The Louisville Metro Police chief announced Friday the termination of Sgt. Kyle Meany who is facing federal civil rights charges related to the shooting death of Breonna Taylor in 2020, according to reports.
Louisville Metro Police Chief Erika Shields said she made the decision to fire Meany before he faces court after “careful consideration and not with ease.”
“I fully respect the judicial process and realize Sergeant Meany has yet to be heard before a jury of his peers,” said Shields in a statement obtained by CBS News.
“That being said, he is facing multiple federal charges after a lengthy investigation by the DOJ. As an employer, the character of our organization is paramount and it is not reasonable to expect continued employment under such conditions.”
Meany is one of four former and current police officers indicted on Aug. 4 in connection with Taylor’s death.
Former Louisville Metro Police Department detective Joshua Jaynes, current Louisville officer Kelly Goodlett, and former detective Brett Hankison were also charged by a federal grand jury.
Hankison and Jaynes were already fired, and termination procedures are underway for Goodlett, CBS News reported.
U.S. Attorney General Merrick Garland said on Aug. 4 that charges against the officers “stem from the falsification of a search warrant.”

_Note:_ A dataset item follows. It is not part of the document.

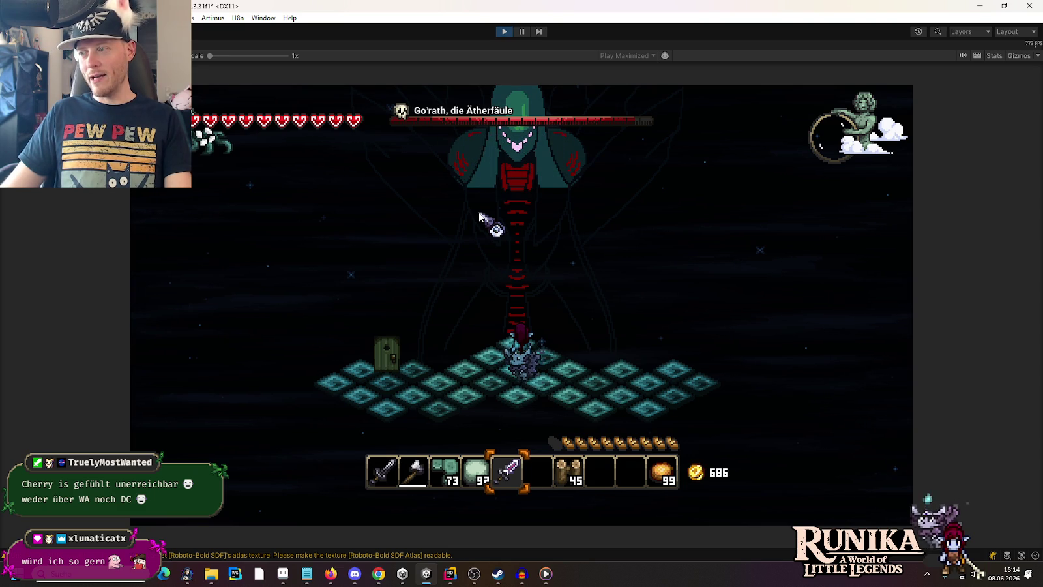
{"action": "left_click", "coordinate": [483, 217]}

Meany and Jaynes are accused of violating Taylor’s Fourth Amendment rights when they sought a warrant to search her apartment in 2020 despite lacking probable cause.
The officers allegedly carried out the search knowing that an affidavit in support of the warrant contained false and misleading details and omitted material information.
The pair also knew that executing the search warrant could create a dangerous situation for anyone else who was in her home at the time, according to charging documents.
Taylor was shot dead in her home on March 18, 2020, when officers serving the warrant were fired upon by Taylor’s boyfriend, Kenneth Walker, who allegedly thought they were home intruders, CBS News reported. Police fired back two dozen bullets, some of which struck Taylor.
A judge approved the warrant request because officers said they conclusively linked Taylor’s ex-boyfriend, Jamarcus Glover, a known criminal, to Taylor’s residence, including finding mail addressed to Glover at Taylor’s apartment.
“As outlined in the charging documents, the officers who ultimately carried out the search at Ms. Taylor’s apartment were not involved in the drafting of the warrant and were unaware of the false and misleading statements it contained,” Garland said.
“When those officers executed the search warrant, Ms. Taylor was at home with another person who was in lawful possession of a handgun.
“When officers broke down the door to Ms. Taylor’s apartment, that person—believing that intruders were breaking in—immediately fired one shot, hitting the first officer at the door.
“Two officers immediately fired a total of 22 shots into the apartment. One of those shots hit Ms. Taylor in the chest and killed her,” he said.
Garland said the DOJ alleges that the officers who allegedly falsified the affidavit knew their actions “could create a dangerous situation” and that those unlawful acts resulted in Taylor’s death.
Correction: A previous version of this article misstated Breonna Taylor’s profession. The Epoch Times regrets the error.